62°F
weather icon Cloudy

Defensive driving eases road rage

The response was overwhelmingly supportive.

Last Sunday's column about my experience with road rage earlier this year generated a healthy response from readers - emails, phone calls and comments appended to the online version of the account.

Some commiserated by sharing their own tales of terror - several more harrowing than mine - while others told me not to feel guilty about briefly feeding into the crazed anger of an impatient motorist.

More than a few readers recommended I take advantage of my Second Amendment right to own a gun.

One astute caller even questioned my intelligence for recounting the ugly confrontation as I headed to my northwest valley home that night, saying all I was doing was stoking the individual - if he read the column or was told about it - to hunt me down at work. "Why invite a second incident?" I was asked.

The point of the column wasn't to solicit sympathy, although it was appreciated, and certainly not to bring me face to face again with my antagonist. The point was to educate all motorists that, even when you're in the right, a flash of retaliation - an all-too-human response - can draw you into the wrong.

The best way to combat road rage is through "defensive driving." Never is that practice more important than this time of year, as motorists hit the highways and byways for the Thanksgiving holiday followed by four frenzied weeks of Christmas shopping, which annually turns city streets and shopping mall parking lots into Petri dishes of impatience, frustration, anger and occasional violence.

In a "Me first!" world, thinking "Me safe first!" rarely prevails.

But it must.

We've all heard the advice, so it's nothing new for me to tell you to give yourself extra time to get to where you need to go. Or to show courtesy to other motorists, especially those not inclined to do so themselves. Or to take a deep breath and count to 10 when you feel violated.

We also know we shouldn't get behind the wheel when we're stressed. But life doesn't work in absolutes, does it?

As Nevada Highway Patrol trooper Jeremie Elliott and Metropolitan Police Department officer Marcus Martin told me this past week, almost using the same words: There will always be road rage; all we can do is make a conscious effort to reduce it through our own defensive driving.

"It takes a conscious effort to make a change, to make a fundamental change," Elliott said, conceding that even he, in his private life, gets frustrated by overzealous drivers. "You have to make a conscious effort to drive defensively, and hopefully you'll pass it along to other drivers."

While hard statistics are not available, partly because much of it goes unreported, road rage "is on the rise, and it's been a phenomenon in our society for some time," Martin said. "We've seen quite a bit of it here for a while."
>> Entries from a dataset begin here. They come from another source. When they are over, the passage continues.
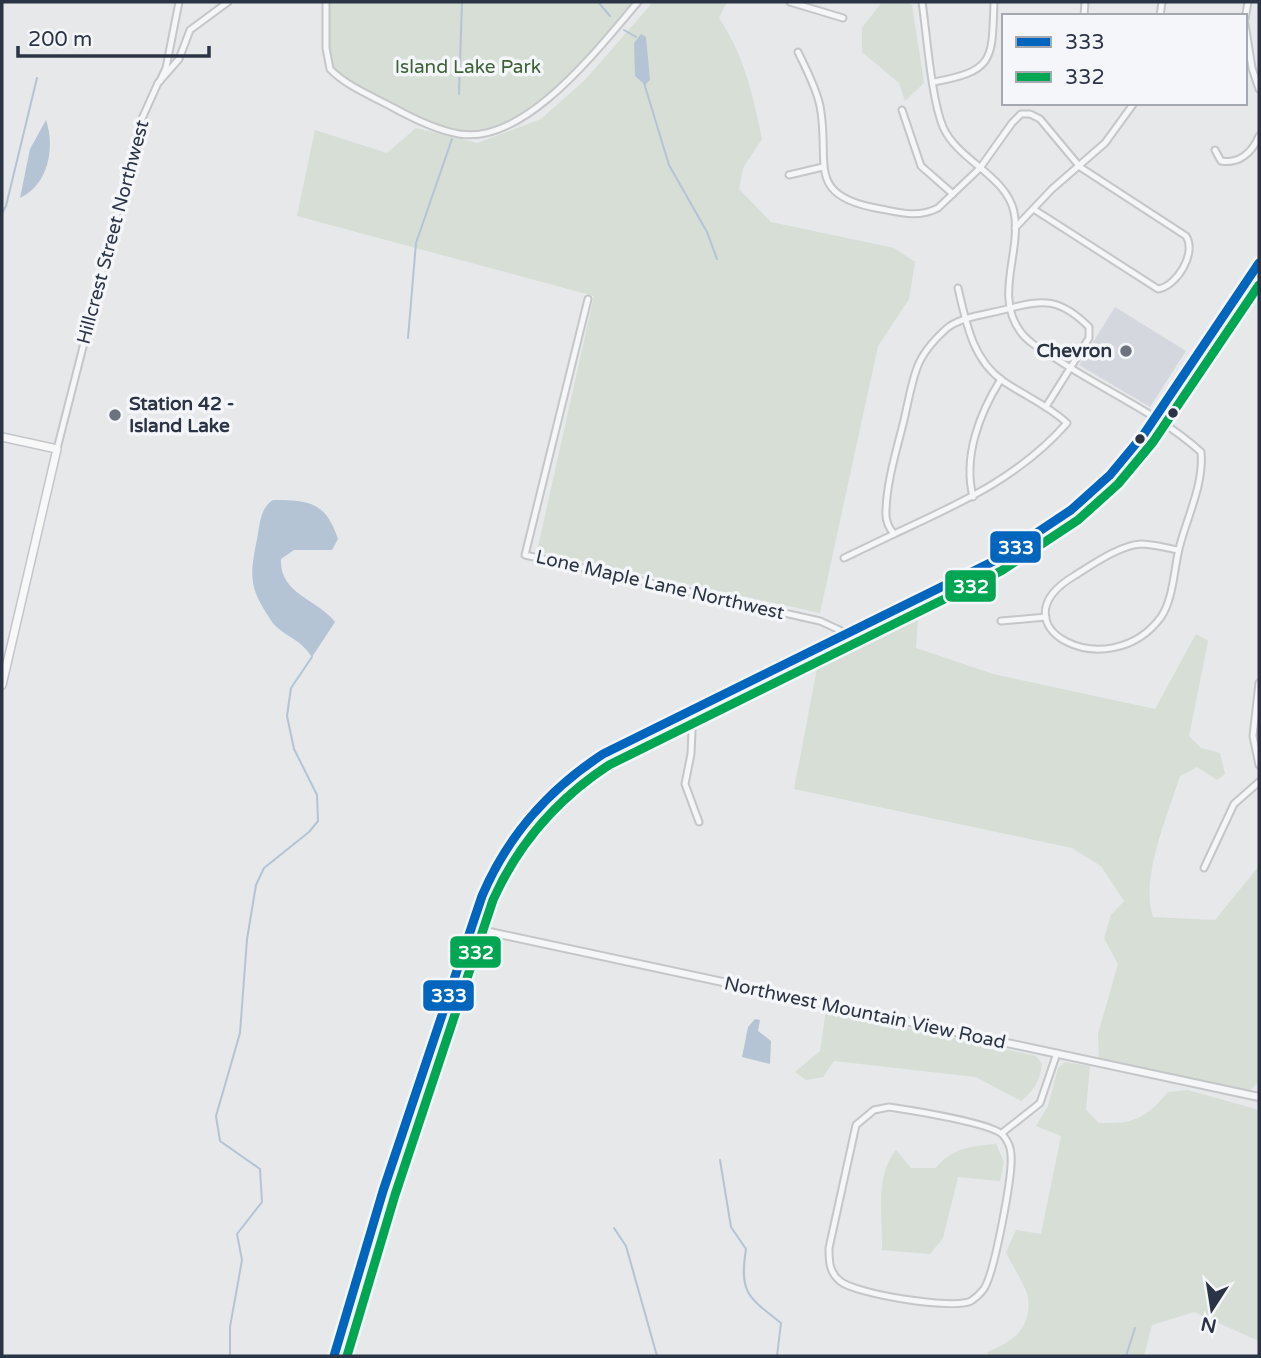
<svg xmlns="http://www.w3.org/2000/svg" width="1261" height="1358" viewBox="0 0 1261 1358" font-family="'Varela Round',sans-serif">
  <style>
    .built { fill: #d4d7dd }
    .green { fill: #d6ded6 }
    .water { fill: #b4c4d5 }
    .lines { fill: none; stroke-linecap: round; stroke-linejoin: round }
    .stream { stroke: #b4c4d5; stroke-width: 2 }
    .minor-casing { stroke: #c4c6c8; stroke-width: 9 }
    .tertiary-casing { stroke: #c4c6c8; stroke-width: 10 }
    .secondary-casing { stroke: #c4c6c8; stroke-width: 10 }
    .minor { stroke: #f5f6f7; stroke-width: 5 }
    .tertiary { stroke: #f5f6f7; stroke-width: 6 }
    .secondary { stroke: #f8f8f8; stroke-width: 7 }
    .bus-1-casing { stroke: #f4f6f9; stroke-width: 14 }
    .bus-2-casing { stroke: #f4f6f9; stroke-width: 14 }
    .bus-1 { stroke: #0065bd; stroke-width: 9 }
    .bus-2 { stroke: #00a651; stroke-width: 9 }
    .poi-dot { fill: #6c737f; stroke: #f4f6f9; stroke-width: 2.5 }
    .bus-dot { fill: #2b3445; stroke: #f4f6f9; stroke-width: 2.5 }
    .labels { text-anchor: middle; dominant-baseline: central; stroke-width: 7; stroke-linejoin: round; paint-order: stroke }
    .park-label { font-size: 19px; fill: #3f6138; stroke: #f4f6f9 }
    .street-label { font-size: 19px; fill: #2b3445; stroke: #f4f6f9 }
    .poi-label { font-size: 19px; font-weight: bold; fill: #2b3445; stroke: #f4f6f9; text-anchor: end }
    .line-badge { stroke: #f4f6f9; stroke-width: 2.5 }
    .badge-label { font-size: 19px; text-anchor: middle; font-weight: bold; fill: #fff }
  </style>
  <rect width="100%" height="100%" fill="#e6e8ea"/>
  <polygon class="built" points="1115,307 1186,351 1150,407 1079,365"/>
  <g class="green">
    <path d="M326 2H638C600 45 525 145 459 134 435 130 411 117 390 105 371 94 346 85 330 69Z"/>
    <path d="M653 2H727L719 18C744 55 753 95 762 139L743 168 739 189 771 222 894 248 915 262 909 299 878 346 820 613 537 551 594 296 297 216 315 130 387 153 416 128 477 143 541 119 585 80Z"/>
    <polygon points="882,2 907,2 912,5 924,83 905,101 899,83 862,52 862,28"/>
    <path d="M918 619 916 648 993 674 1155 709 1196 634 1208 641 1189 736 1201 748 1220 753 1225 774 1217 780 1197 767 1180 776C1168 814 1140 878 1153 917L1215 920 1259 866V1081L1247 1094 1099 1061 1098 1034 1118 964 1104 938 1111 915 1124 901 1101 866 1072 848 794 789 817 669Z"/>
    <path d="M826 1010 1036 1056 1042 1064C1040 1081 1033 1091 1021 1101L976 1077 834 1061 823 1077 806 1080 795 1072 820 1051Z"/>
    <path d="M1065 1062 1090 1066 1086 1110 1099 1123C1134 1124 1145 1119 1168 1092L1188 1090 1259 1110V1341L1194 1312 1152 1325 1144 1356H988L987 1352C1013 1342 1032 1328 1028 1297 1026 1286 1011 1264 1006 1252L1016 1230 1041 1234 1061 1136 1036 1126 1048 1106 1058 1068Z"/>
    <path d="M996 1144 1004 1162 1000 1181 958 1177 943 1238 930 1254 882 1250C883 1217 874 1177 896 1150L911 1168H936C952 1148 971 1146 996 1144Z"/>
  </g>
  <g class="water">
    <polygon points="641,34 646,37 650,80 645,85 635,76 634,43"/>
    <path d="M46 120C55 147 49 184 20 198L30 149Z"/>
    <path d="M273 500C309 500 326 502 338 539L332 550H294L281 559C279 594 317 599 335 622L312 657C300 640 293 640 279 629 273 625 269 617 265 611 248 585 251 569 257 539 260 524 260 508 273 500Z"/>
    <polygon points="755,1019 760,1020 758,1031 771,1041 770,1064 742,1057 748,1027"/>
  </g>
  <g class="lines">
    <g class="stream">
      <polyline points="598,2 610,16"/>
      <polyline points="624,30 636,37"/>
      <polyline points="644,83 669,165 707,232 717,259"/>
      <polyline points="459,94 462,2"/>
      <polyline points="2,213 6,206 37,78"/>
      <polyline points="408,338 416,243 452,139"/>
      <path d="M720 1160 731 1227 746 1249C739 1293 748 1297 781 1323L777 1356"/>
      <polyline points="614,1228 626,1246 657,1356"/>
      <polyline points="230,1356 230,1327 242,1260 237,1234 262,1202 260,1169 220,1141 216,1116 240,1033 247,939 256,885 264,868 309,832 318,821 317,795 294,749 287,716 291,688 312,657"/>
      <polyline points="1126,1356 1135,1328"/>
    </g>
    <g class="minor-casing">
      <g id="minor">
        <path d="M326 2V48L330 69C346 86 374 97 394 108 414 119 436 130 459 134 526 145 599 47 638 2"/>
        <polyline points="790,2 843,18"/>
        <path d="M922 2C927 35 931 98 943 127 958 161 1006 175 1014 212 1022 251 994 295 1020 331 1029 344 1046 352 1058 360 1105 391 1159 414 1201 452 1204 483 1188 515 1180 545 1174 566 1174 598 1161 617 1109 688 991 626 1074 576 1092 565 1120 545 1141 544 1153 544 1166 548 1178 550"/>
        <polyline points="1084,16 1085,2"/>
        <polyline points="1160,16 1162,2"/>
        <polyline points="1245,19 1248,2"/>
        <polyline points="1245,24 1252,68 1259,89"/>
        <path d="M798 52C806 69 816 87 820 106 831 163 803 196 881 209 902 213 918 218 938 208L980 168 1012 123 1021 114H1030L1040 119 1080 167 1186 236C1197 253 1177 286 1158 289L1035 210"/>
        <polyline points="160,81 166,68 179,2"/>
        <path d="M934 82C995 71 992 59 994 2"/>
        <polyline points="902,110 921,166 953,194"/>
        <path d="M1215 150 1221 161C1239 164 1252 153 1259 136"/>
        <polyline points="789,175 823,167"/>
        <polyline points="1015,228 1052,189 1105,143 1134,103"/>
        <path d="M958 288C966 322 972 359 1003 381 1025 396 1046 404 1067 423 1019 478 958 504 894 534 888 527 885 520 886 510 887 480 897 449 904 420 908 403 911 384 917 368 922 354 935 339 946 329 959 317 989 314 1007 309 1043 299 1060 298 1089 327V338L1047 405"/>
        <polyline points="588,299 525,555 820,621 846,633"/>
        <polyline points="57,449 140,123 158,83 179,59 190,30 228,2"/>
        <path d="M973 497C963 457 979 414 1001 379"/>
        <polyline points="844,558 894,534"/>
        <polyline points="1001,621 1046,617"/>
        <polyline points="1259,683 1253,736 1259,765"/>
        <polyline points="693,708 691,754 685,784 699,822"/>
        <polyline points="1204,868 1234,804 1259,782"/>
        <path d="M889 1107C909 1110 992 1123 1003 1135 1007 1140 1011 1148 1011 1155 1013 1174 994 1277 983 1290 980 1294 974 1299 971 1301 954 1310 855 1294 840 1281 829 1272 829 1261 829 1248L856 1125 874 1110Z"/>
        <polyline points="1002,1133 1040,1103 1057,1053"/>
      </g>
    </g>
    <g class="tertiary-casing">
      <polyline id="tertiary" points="471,928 1259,1097"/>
    </g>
    <g class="secondary-casing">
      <g id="secondary">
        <polyline points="2,437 57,449 2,685"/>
        <path d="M334 1356 383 1191 482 896C505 836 549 787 603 754L996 560 1071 510 1110 475 1144 434 1259 263"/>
      </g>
    </g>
    <use href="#minor" class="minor"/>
    <use href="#tertiary" class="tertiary"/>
    <use href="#secondary" class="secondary"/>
    <g class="bus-1-casing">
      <path id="bus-1" d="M334 1356 383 1191 482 896C508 835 548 790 603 754L996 560 1071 510 1110 475 1144 434 1259 263"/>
    </g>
    <g class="bus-2-casing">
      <path id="bus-2" d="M347 1356 395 1195 493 900C519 842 557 799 609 765L1001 571 1078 520 1118 484 1153 442 1259 285"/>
    </g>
    <use href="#bus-1" class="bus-1"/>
    <use href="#bus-2" class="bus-2"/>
  </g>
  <g class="poi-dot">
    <circle cx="1126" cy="351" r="7"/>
    <circle cx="115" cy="415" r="7"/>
  </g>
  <g class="bus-dot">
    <circle cx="1173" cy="413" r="6"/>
    <circle cx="1140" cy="439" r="6"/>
  </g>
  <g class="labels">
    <g class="park-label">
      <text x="468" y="67">Island Lake Park</text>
    </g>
    <g class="street-label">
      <text transform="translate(113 232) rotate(-75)">Hillcrest Street Northwest</text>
      <text transform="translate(660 585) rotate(13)">Lone Maple Lane Northwest</text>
      <text transform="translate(865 1013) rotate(12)">Northwest Mountain View Road</text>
    </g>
    <g class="poi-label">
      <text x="1112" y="351">Chevron</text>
      <text x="129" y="404" text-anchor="start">Station 42 -<tspan x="129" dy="22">Island Lake</tspan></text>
    </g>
  </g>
  <g class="line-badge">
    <rect x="989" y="530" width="53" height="34" rx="7" fill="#0065bd"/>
    <rect x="944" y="569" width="53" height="34" rx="7" fill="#00a651"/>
    <rect x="449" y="935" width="53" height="34" rx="7" fill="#00a651"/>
    <rect x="422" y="979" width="53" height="33" rx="7" fill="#0065bd"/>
  </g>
  <g class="badge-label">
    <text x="1016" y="554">333</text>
    <text x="971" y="593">332</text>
    <text x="476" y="959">332</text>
    <text x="449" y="1002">333</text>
  </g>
  <rect width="1261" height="1358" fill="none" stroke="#2b3445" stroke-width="7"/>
  <rect x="1002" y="14" width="245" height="91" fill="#f4f6f9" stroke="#a4a8b1" stroke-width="2"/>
  <rect x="1016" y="37" width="35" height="10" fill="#0065bd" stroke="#a4a8b1" stroke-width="2"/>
  <text x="1065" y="49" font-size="21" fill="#2b3445">333</text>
  <rect x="1016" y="72" width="35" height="10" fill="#00a651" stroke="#a4a8b1" stroke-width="2"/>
  <text x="1065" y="84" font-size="21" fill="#2b3445">332</text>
  <g transform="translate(1212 1309) rotate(192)" stroke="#f4f6f9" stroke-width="5" paint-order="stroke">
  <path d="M0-5L12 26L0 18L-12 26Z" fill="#2b3445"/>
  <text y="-10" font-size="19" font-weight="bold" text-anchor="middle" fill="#2b3445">N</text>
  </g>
  <path d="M18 46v10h191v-10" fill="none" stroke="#2b3445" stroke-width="3.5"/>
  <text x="28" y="46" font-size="21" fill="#2b3445" stroke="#f4f6f9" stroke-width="5" paint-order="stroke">200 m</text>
</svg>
One of the contributing factors in Southern Nevada is that we're an amalgamation of transplants who bring with us different driving approaches - aggressive, passive; rushed, leisurely; hypervigilant, hypersensitive, easily distracted. More often than not, we don't know which types we have in the vehicle in front, behind and alongside of us until we've seen them drive for a while. Then it can be too late.

Thus, it becomes incumbent upon us, as much as we have to grit our teeth to do so, to be the bigger person by being the lesser threat.

To wit: Use the passing lane for passing only. Don't tailgate slower drivers. Don't speed. Use your signal indicator well in advance of a turn or a lane change. Let assertive drivers merge in front of you, even if the law says they should merge behind you.

To a lesser extent, listen to music that makes you happy. Chew gum to cut the stress. Shrug off drivers around you who still don't get it that it's better to get to a destination a little late than to not get there at all because a road rage incident escalated into an accident or outright violence.

"Although manners are pretty much breathing their last breath in our society, it's good to remember to use basic manners when driving," Martin advised. "And in those instances when basic manners aren't returned in kind, you have to ask yourself if it's really all that important to prove you're right, even when you are right."

Admittedly, that concept goes against human nature. Isn't it always about being right? About having the upper hand in any given situation?

Not when you settle into the driver's seat of your vehicle, the Highway Patrol's Elliott said. After you buckle up and before you start the ignition, take a moment to understand and appreciate what your presence on the road means - not just to yourself and your passengers, but to other drivers as well.

"I can preach all day long, give out tickets all day long, but until we make a conscious effort to change - every one of us - it's not going to get better," Elliott said.

If not for your own sake, then for the sake of someone you love, make that change now.

Drive defensively. Eliminate road rage.